Réfutant les arguments de la commission scolaire, qui affirme que ces mesures « reflètent l’intérêt et l’engagement des élèves », l’étudiant Daniel Manandhar a écrit un article d’opinion dans le National Post pour dénoncer le changement. L’enseignement de l’histoire et des préoccupations des Autochtones « est important, mais ce nouveau programme réduira l’enseignement des classiques anglais, a-t-il écrit. C’est précisément parce que les classiques ont du contenu qu’ils offensent parfois : ils défendent quelque chose. »
En 2019, la Commission scolaire catholique Providence, dans le sud-ouest de l’Ontario, a retiré plus de 4 700 livres de 30 bibliothèques scolaires, affirmant qu’ils avaient « un contenu dépassé et qu’ils véhiculent des stéréotypes négatifs à propos des Premières Nations, des Métis et des Inuits » ou qu’ils reflètent une « appropriation culturelle ». Trente livres ont été brûlés lors d’un rituel de « purification par la flamme » et les cendres du « racisme, de la discrimination et des stéréotypes » ont servi d’engrais pour planter un arbre.
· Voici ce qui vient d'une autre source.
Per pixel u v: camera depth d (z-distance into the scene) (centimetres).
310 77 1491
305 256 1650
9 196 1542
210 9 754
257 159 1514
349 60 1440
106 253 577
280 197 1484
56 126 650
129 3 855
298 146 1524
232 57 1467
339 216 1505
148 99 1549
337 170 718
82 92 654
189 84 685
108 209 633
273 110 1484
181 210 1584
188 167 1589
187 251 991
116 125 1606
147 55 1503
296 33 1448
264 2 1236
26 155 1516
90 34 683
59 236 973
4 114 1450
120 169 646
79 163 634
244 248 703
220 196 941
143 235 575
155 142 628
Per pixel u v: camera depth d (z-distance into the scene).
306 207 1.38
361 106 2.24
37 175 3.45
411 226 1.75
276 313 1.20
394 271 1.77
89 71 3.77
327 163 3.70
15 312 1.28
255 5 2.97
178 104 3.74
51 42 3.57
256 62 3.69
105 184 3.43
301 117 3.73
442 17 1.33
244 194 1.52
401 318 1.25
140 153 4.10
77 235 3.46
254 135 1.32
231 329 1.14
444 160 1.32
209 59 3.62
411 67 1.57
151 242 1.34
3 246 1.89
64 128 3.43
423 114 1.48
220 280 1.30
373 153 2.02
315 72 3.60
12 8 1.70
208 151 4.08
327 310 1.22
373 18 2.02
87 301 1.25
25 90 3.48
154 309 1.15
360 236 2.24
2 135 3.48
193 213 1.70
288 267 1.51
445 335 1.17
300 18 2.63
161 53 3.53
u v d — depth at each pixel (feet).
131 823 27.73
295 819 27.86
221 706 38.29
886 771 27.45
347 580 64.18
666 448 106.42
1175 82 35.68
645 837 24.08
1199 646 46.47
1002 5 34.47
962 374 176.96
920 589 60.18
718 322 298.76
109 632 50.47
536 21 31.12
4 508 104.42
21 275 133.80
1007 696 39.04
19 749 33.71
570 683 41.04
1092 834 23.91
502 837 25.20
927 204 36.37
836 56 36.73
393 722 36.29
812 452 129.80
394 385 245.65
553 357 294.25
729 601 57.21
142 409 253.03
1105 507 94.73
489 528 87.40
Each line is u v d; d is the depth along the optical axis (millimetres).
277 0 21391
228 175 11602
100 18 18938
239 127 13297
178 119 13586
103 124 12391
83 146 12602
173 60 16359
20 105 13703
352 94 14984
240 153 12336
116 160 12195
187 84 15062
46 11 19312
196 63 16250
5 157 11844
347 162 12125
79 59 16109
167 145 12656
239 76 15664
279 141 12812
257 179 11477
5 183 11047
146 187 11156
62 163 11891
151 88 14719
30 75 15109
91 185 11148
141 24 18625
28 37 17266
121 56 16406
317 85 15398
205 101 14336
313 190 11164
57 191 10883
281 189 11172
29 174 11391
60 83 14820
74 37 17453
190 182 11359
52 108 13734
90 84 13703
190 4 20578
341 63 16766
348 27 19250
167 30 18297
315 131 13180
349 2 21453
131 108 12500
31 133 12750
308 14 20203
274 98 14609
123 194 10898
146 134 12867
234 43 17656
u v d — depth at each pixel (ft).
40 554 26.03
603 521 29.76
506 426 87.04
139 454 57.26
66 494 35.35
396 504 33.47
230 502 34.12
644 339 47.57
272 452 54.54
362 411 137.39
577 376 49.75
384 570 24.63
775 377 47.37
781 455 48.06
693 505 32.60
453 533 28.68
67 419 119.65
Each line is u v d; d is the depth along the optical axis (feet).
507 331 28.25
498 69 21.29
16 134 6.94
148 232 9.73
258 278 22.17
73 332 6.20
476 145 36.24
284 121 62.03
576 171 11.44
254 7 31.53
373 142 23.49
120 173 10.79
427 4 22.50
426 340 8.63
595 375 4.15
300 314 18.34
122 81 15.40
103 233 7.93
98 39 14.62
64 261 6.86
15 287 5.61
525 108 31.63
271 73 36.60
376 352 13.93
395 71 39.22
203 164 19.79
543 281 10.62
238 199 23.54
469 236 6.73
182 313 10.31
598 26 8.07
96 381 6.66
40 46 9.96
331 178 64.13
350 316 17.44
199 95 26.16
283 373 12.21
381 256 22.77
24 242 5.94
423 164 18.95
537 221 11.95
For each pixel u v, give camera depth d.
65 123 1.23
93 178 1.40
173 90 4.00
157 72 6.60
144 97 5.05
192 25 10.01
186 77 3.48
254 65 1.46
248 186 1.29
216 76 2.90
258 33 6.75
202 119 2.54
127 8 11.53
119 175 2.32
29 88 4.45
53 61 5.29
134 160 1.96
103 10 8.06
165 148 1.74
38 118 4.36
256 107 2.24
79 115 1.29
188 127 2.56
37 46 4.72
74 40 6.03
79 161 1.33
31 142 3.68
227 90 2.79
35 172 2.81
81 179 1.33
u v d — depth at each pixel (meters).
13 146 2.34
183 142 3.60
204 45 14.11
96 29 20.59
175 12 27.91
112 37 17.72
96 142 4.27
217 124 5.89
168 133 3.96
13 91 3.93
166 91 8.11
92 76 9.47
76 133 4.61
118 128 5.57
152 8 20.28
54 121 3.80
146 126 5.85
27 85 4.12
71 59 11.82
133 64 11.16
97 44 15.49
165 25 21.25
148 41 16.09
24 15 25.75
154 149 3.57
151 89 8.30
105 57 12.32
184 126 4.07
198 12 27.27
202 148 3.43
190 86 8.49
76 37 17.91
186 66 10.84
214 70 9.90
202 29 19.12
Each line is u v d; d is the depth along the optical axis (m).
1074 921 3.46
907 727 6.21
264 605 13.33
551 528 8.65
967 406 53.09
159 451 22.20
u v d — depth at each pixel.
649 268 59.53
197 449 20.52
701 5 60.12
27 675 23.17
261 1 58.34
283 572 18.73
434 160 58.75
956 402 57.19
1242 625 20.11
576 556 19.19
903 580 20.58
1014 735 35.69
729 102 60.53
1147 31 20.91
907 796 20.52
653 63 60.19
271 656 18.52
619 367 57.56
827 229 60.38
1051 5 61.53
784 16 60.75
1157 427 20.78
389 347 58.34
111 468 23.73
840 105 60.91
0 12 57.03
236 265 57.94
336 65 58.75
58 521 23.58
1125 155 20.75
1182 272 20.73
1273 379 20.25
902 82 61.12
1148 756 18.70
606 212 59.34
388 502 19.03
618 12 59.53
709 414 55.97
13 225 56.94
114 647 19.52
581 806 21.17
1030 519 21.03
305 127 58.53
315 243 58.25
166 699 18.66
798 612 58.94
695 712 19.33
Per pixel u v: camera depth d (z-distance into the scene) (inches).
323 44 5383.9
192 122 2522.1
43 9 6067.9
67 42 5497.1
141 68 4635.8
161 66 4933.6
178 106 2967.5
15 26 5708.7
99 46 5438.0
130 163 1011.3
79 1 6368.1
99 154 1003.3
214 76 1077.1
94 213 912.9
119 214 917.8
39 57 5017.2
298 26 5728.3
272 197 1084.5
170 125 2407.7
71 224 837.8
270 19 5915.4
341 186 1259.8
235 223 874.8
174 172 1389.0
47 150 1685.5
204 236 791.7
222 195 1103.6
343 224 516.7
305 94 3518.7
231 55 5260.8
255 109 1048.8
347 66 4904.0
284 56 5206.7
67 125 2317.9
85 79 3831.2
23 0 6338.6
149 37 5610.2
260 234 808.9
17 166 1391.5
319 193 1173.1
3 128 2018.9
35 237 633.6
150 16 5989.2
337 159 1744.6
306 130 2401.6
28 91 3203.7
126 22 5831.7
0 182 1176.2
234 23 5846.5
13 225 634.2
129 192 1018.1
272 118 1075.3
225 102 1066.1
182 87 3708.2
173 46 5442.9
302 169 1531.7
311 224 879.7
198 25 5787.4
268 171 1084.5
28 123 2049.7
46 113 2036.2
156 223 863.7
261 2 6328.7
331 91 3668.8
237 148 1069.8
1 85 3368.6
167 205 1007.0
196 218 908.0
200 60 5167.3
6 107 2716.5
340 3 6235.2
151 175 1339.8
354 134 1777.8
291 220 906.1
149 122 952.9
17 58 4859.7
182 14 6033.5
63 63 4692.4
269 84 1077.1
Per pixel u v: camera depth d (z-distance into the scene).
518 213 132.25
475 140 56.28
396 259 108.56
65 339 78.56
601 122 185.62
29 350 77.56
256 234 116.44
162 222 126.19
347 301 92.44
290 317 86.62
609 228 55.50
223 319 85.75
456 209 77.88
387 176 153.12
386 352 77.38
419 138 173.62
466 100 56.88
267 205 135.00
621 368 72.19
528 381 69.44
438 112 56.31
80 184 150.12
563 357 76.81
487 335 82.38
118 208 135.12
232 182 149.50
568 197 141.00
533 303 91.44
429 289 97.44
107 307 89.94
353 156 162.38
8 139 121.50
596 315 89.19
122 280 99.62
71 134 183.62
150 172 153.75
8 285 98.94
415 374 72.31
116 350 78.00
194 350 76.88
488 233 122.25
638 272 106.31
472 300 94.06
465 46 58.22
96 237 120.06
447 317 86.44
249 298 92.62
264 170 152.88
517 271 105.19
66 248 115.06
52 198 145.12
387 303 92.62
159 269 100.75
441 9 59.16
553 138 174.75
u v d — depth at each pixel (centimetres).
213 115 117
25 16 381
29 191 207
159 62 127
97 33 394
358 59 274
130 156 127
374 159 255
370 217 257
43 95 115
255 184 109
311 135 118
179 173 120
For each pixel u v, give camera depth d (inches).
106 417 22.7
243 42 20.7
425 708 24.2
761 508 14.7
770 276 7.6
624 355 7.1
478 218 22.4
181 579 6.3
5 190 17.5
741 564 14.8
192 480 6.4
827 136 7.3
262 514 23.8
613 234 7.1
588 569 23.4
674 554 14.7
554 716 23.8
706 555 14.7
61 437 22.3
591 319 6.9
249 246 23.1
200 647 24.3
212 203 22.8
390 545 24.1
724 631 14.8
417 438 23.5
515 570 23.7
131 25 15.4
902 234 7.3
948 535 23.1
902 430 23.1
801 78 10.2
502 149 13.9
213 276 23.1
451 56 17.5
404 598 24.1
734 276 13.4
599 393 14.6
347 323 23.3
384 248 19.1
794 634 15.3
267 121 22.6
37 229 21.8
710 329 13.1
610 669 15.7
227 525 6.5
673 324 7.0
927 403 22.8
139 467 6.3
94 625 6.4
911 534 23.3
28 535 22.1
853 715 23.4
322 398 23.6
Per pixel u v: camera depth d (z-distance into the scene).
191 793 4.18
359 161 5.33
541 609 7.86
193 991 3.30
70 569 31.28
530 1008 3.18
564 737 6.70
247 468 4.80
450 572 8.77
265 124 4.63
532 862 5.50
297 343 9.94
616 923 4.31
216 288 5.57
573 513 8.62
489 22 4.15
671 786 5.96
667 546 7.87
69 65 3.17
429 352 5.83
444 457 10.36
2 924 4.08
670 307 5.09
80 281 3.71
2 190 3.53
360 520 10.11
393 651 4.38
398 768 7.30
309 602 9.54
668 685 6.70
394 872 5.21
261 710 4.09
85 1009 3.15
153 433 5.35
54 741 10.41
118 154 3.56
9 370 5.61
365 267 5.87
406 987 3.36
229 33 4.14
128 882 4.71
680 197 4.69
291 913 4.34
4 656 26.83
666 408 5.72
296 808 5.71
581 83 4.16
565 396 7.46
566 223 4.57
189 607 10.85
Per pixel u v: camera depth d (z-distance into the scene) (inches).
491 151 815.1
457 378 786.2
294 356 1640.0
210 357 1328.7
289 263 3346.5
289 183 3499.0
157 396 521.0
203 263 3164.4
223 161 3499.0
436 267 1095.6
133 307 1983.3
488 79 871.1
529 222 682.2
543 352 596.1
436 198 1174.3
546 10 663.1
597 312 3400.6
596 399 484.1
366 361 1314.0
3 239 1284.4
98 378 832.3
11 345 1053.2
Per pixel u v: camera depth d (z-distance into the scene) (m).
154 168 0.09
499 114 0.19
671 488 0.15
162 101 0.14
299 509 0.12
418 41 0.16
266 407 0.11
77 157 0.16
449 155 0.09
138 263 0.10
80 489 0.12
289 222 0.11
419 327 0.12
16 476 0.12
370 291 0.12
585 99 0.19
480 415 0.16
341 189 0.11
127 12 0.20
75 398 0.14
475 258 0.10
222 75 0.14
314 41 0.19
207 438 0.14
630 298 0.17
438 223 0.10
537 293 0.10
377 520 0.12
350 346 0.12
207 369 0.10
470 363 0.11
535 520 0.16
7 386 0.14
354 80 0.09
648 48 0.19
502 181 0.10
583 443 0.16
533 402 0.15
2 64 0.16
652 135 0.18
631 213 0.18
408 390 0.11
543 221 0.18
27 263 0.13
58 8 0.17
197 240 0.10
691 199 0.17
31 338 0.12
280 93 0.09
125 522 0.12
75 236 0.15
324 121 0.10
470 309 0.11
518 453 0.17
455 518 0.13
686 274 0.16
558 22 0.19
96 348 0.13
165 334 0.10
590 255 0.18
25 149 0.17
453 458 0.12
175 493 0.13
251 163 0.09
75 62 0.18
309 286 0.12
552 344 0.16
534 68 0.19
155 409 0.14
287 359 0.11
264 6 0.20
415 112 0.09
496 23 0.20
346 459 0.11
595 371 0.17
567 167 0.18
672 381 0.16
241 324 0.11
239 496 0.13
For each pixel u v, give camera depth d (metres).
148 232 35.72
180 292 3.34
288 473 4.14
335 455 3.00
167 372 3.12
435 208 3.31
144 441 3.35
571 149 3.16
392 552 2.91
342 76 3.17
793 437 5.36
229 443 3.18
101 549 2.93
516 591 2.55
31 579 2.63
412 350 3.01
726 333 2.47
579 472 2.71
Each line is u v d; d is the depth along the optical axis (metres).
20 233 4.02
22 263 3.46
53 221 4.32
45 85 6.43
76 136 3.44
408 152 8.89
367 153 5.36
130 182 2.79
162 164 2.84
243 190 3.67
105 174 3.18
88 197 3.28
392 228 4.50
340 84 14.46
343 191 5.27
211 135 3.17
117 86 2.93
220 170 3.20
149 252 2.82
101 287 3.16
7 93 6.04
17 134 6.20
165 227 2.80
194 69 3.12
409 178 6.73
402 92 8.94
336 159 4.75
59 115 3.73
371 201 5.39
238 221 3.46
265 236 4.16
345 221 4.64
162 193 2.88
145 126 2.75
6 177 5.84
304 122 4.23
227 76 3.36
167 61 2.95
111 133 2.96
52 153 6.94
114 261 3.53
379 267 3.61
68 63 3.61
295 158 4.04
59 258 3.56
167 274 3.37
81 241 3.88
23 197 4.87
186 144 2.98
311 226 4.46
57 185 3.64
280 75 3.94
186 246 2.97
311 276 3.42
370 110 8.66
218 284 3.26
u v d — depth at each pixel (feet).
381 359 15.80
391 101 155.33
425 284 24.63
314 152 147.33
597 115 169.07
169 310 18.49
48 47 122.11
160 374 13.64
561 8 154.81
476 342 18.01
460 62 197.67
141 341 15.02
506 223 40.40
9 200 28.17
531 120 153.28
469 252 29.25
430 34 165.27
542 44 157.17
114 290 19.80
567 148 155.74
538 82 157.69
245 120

L’événement s’intitulait : « Redonner à notre mère la Terre ».
Des campagnes similaires sont en cours aux États-Unis et ailleurs.
« Les écoles et les universités sont devenues des foyers de censure, où on prétend garantir des “espaces sûrs” aux jeunes et les “protéger” contre des mots, des idées, des faits ou des œuvres artistiques que les sages considèrent littéralement “blessants” ou “offensants” pour les jeunes », a souligné Mary-Alice Waters, dirigeante du Parti socialiste des travailleurs aux États-Unis, dans Le travail, la nature et l’évolution de l’humanité : une vision longue de l’histoire, publié par les éditions Pathfinder. « On enseigne aujourd’hui aux étudiants que les grandes œuvres d’art, la littérature et les conquêtes scientifiques des générations passées, desquelles nous apprenons et que nous transformons aujourd’hui à mesure que nous les utilisons pour avancer, sont au mieux sans importance ou ne sont que des produits de la “suprématie blanche”, de la “masculinité toxique”, de la “transphobie” et de la “misogynie”. »
Au lieu de cela, ce qu’il faut, c’est encourager « les étudiants à élargir leurs horizons historiques et culturels, à “élargir votre vision”, comme Malcolm X exhortait les travailleurs et les jeunes à le faire ».